_DATASET CONTENT_
★ ★ ★

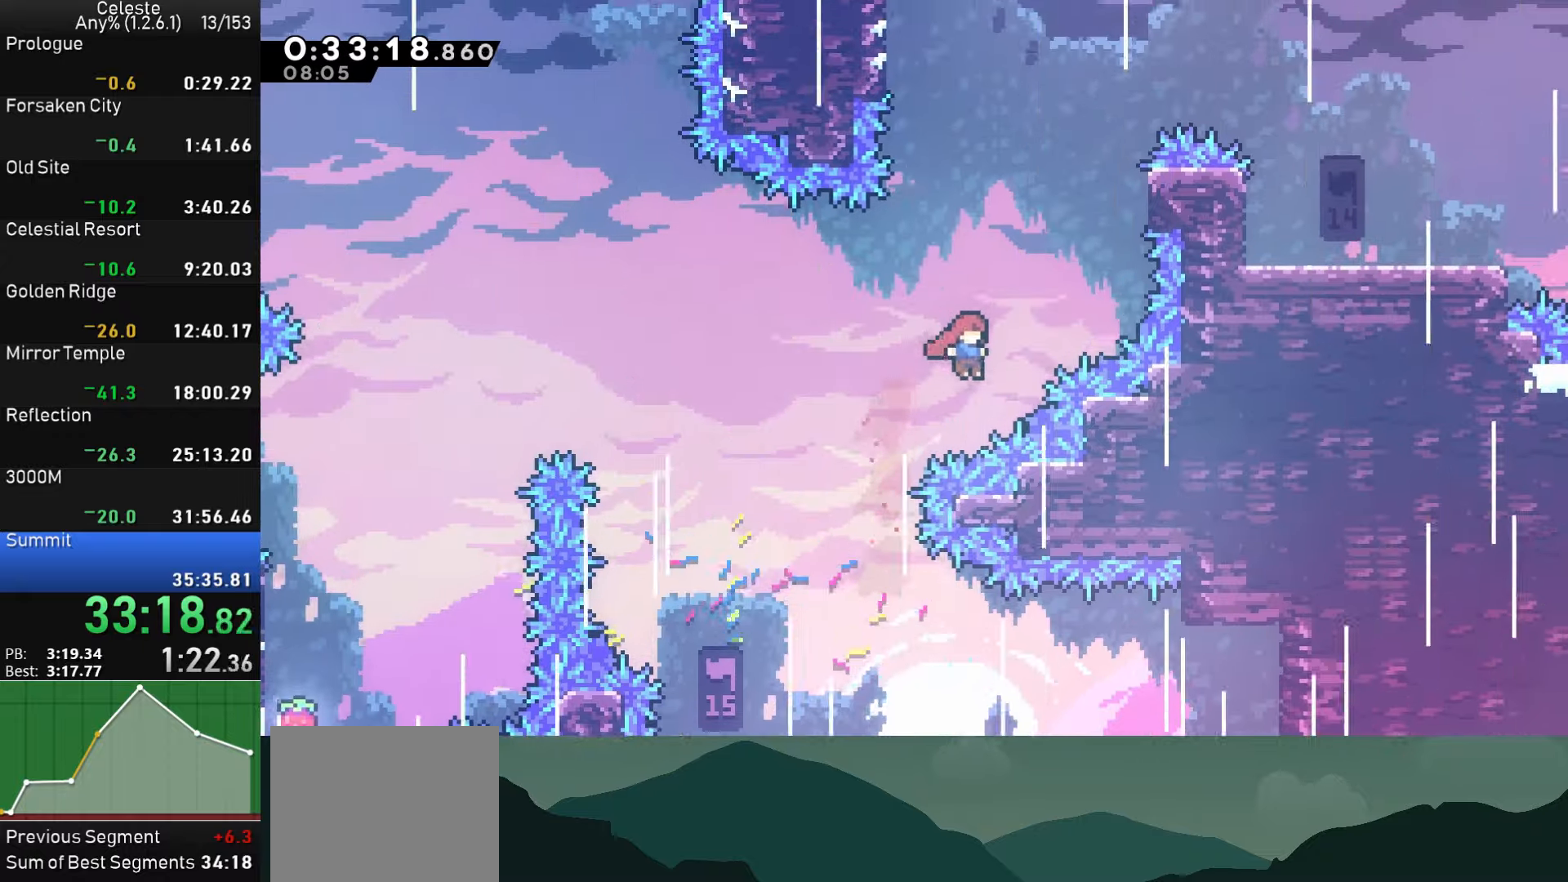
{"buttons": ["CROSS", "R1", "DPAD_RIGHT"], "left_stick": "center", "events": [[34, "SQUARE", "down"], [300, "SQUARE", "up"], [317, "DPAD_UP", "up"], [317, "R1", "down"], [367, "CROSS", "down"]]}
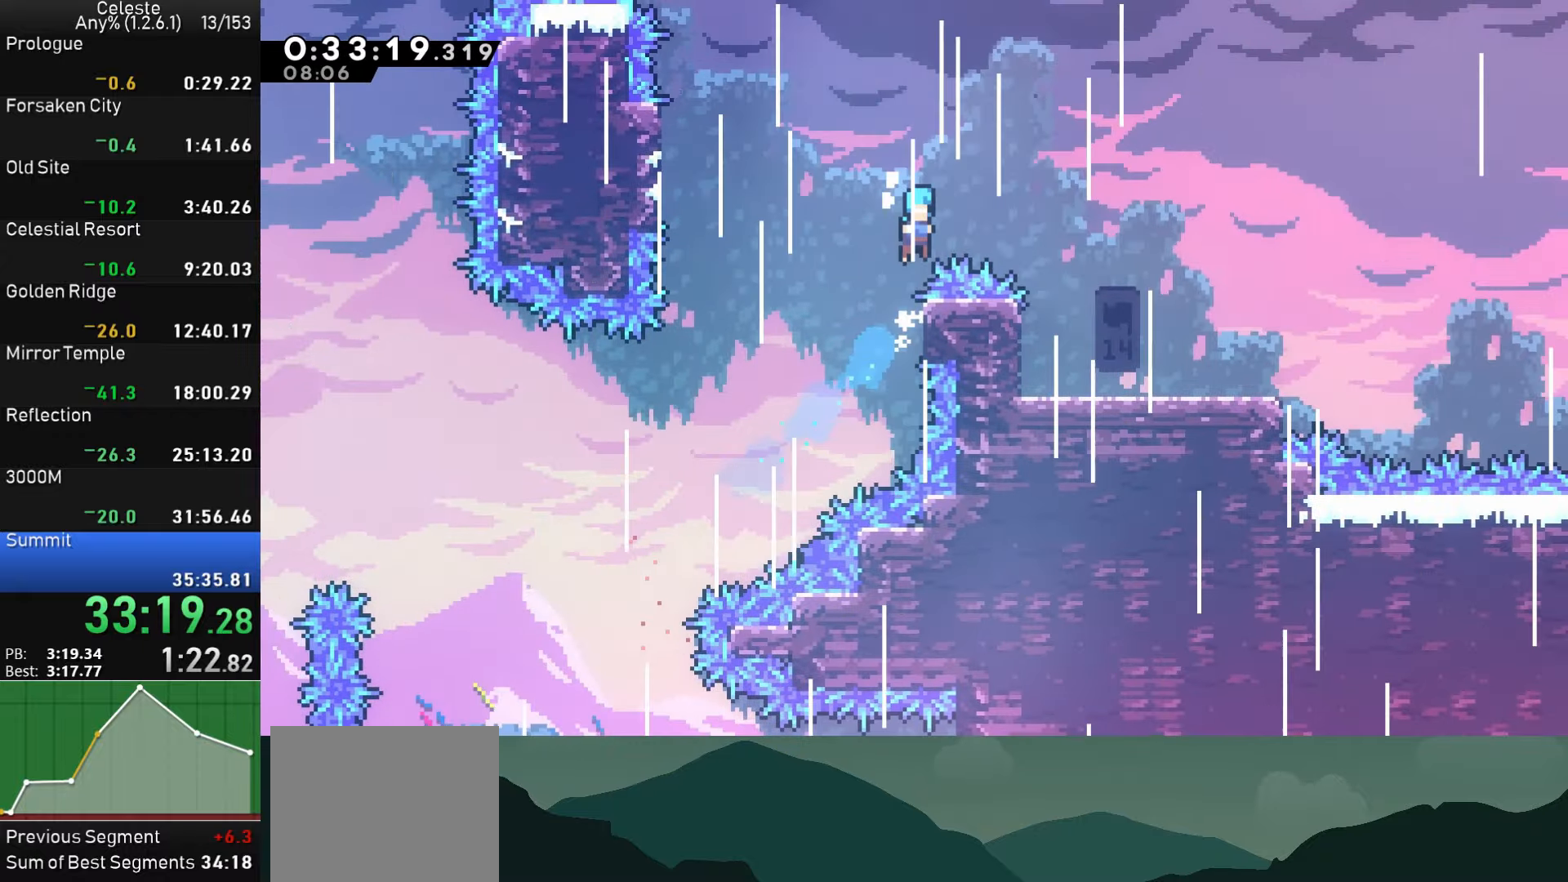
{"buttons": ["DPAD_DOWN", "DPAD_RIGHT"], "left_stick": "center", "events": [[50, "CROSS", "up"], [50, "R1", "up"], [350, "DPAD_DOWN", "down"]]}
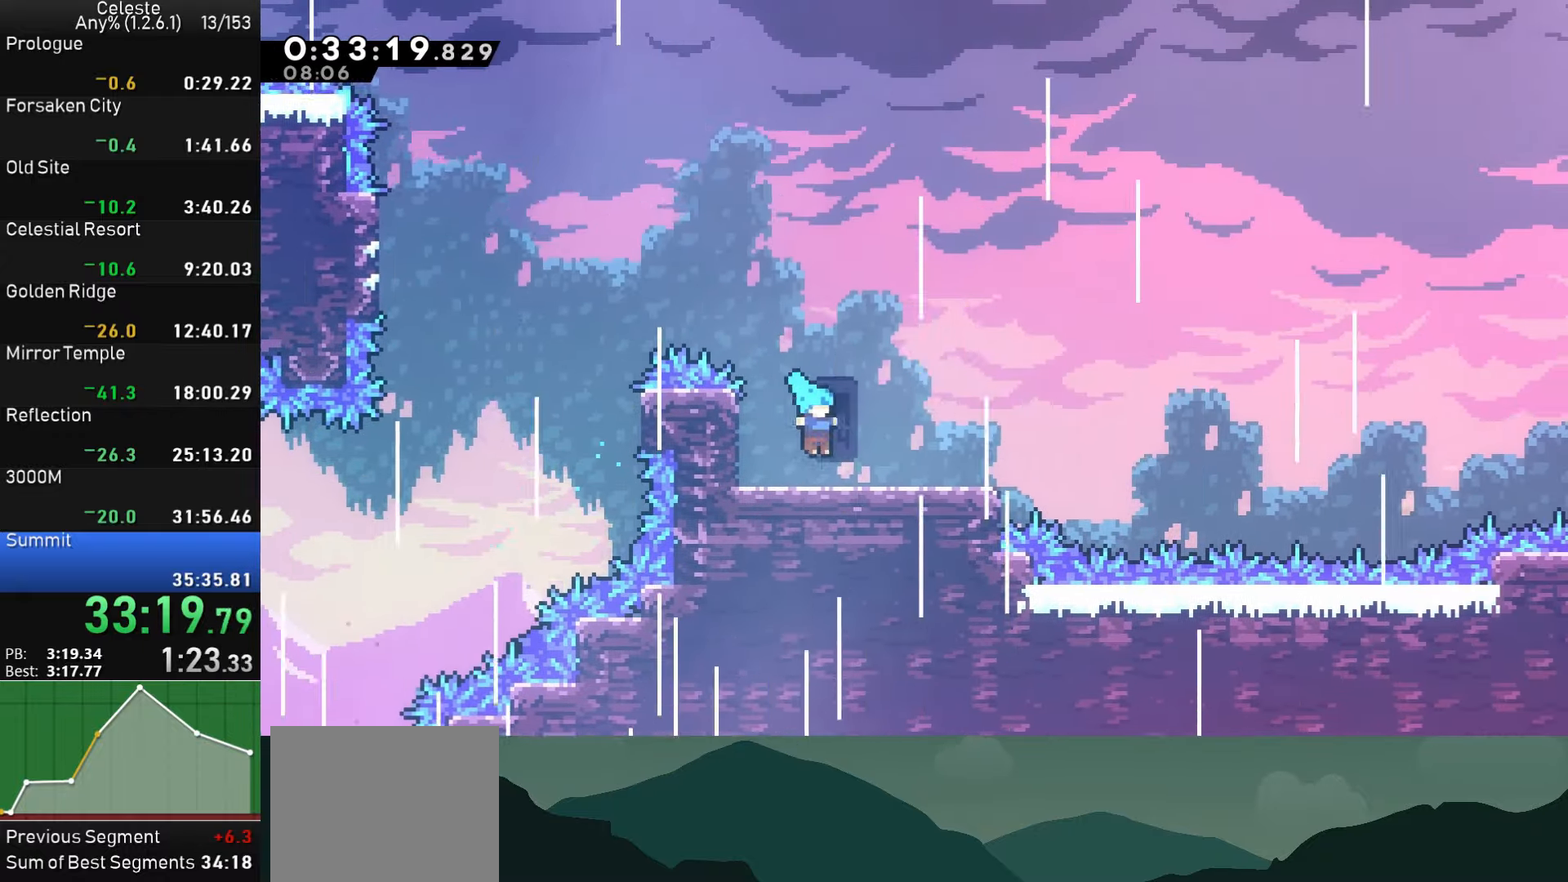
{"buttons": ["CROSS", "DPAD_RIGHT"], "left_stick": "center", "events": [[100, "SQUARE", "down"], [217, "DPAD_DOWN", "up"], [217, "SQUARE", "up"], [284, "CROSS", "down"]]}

★ ★ ★

_WORK REQUIRED_
Once the pictures are set aside, please output all the data word for word.

_OUTPUT BELOW_
{"buttons": ["CROSS", "R1", "DPAD_RIGHT"], "left_stick": "center", "events": [[34, "SQUARE", "down"], [300, "SQUARE", "up"], [317, "DPAD_UP", "up"], [317, "R1", "down"], [367, "CROSS", "down"]]}
{"buttons": ["DPAD_DOWN", "DPAD_RIGHT"], "left_stick": "center", "events": [[50, "CROSS", "up"], [50, "R1", "up"], [350, "DPAD_DOWN", "down"]]}
{"buttons": ["CROSS", "DPAD_RIGHT"], "left_stick": "center", "events": [[100, "SQUARE", "down"], [217, "DPAD_DOWN", "up"], [217, "SQUARE", "up"], [284, "CROSS", "down"]]}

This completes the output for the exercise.